Ce biopic permet aux téléspectateurs d’apprendre comment Brigitte Bardot est devenue l’iconique “BB”, de son éducation stricte à sa rencontre avec Henri-Georges Clouzot pour La Vérité en passant par le controversé Et Dieu… créa la femme. Dans une interview accordée à 20 Minutes de France Télévision, le coproducteur Pascal Breton a déclaré : “Quand j’ai terminé Sous le soleil à Saint-Tropez, j’ai dit :
Intitulé “Les grands déménagements”
Ce qui nous intéressait, c’était d’en savoir plus sur la naissance de l’icône BB, comment cette histoire a commencé et qui étaient la femme et la jeune fille derrière tout cela. Qui était cette jeune fille, nous demandions-nous ? Et qu’est-ce qui a fait exploser ce phénomène ? Et que faut-il pour qu’une jeune femme devienne une superstar ? », explique la coproductrice Judith Rochelois.

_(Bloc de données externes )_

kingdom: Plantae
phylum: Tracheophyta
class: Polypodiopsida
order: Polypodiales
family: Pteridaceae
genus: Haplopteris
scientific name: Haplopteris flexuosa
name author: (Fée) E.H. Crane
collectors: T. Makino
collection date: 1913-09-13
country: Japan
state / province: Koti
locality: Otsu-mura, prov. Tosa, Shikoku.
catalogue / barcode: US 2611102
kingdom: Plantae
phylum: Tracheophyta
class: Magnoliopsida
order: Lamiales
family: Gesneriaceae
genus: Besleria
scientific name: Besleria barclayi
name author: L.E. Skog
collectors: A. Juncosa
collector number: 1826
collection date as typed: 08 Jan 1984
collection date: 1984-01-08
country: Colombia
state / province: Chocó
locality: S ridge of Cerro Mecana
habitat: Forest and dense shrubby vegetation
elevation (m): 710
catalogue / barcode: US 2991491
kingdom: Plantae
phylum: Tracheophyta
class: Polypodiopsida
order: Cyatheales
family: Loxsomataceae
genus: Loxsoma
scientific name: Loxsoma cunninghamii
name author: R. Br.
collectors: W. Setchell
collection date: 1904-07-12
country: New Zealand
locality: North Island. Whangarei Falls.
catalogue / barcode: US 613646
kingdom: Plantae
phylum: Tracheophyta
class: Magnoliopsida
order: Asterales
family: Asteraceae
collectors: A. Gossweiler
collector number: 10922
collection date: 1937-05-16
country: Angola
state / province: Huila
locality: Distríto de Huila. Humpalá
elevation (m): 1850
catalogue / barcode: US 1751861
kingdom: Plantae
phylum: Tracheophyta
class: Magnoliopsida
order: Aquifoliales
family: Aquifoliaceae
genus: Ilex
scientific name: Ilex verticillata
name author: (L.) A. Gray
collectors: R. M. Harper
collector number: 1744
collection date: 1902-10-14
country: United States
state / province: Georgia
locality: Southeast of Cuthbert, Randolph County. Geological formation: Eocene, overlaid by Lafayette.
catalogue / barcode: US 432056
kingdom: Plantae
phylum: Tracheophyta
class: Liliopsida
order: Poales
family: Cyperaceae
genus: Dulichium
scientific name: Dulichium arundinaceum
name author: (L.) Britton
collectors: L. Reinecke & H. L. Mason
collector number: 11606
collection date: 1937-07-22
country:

Danièle et Christopher Thompson sont alors sollicités par les producteurs : Danièle Thompson explique qu’avant d’accepter de poursuivre le projet, ils se sont plongés dans les archives massives de l’époque et ont conclu qu’il y avait quelque chose d’excitant à raconter.”Brigitte est au courant de la situation.
“Ce saint pigeon”
Anne-Marie Bardot, la mère de Brigitte, dit à sa fille alors qu’elle se prépare pour un rendez-vous avec “Monsieur Allégret”, “Tu ne ressemble pas encore à une vedette de cinéma Cette mère amène sa fille à chaque audition tout en disant à la jeune femme qu’elle n’est pas préparée, qu’elle est ingrate et qu’elle n’est pas assez intelligente. Géraldine Pailhas, qui a été comparée à Anne-Marie Bardot, la mère stricte de la future star, dit : “Leurs relations sont très compliquées” (Touts leurs rapports sont très compliqués).
Le faux gamin crie à l’assistant du réalisateur, Roger Vadim (Victor Belmondo), “Tu barbez, maman”, en entrant dans le bureau du réalisateur. Vadim allait devenir le premier amour et le premier époux du gamin. Victor Belmondo l’a félicité en disant: “Il avait une insouciance apparente et avait cette philosophie de sourire à la vie quoi qu’il arrive.”
Morad Koufane, directeur délégué des séries internationales pour France Télévisions, déclare : « Ce qui nous a plu, c’est le regard de Danièle et Christopher sur ce personnage et plus encore, en tant que service public, sur une époque ; c’est le portrait d’une époque qui se termine et qui commence, rendu en creux.”
La fête de mariage sur sa tête
Il était aussi important de parler de cette époque, comme le disait Danièle Thompson : « Même avec un destin aussi extraordinaire, on ne peut échapper aux carcans dans lesquels se trouvaient les femmes de l’époque », époque qui rappelait plutôt la XIXe siècle que les temps modernes.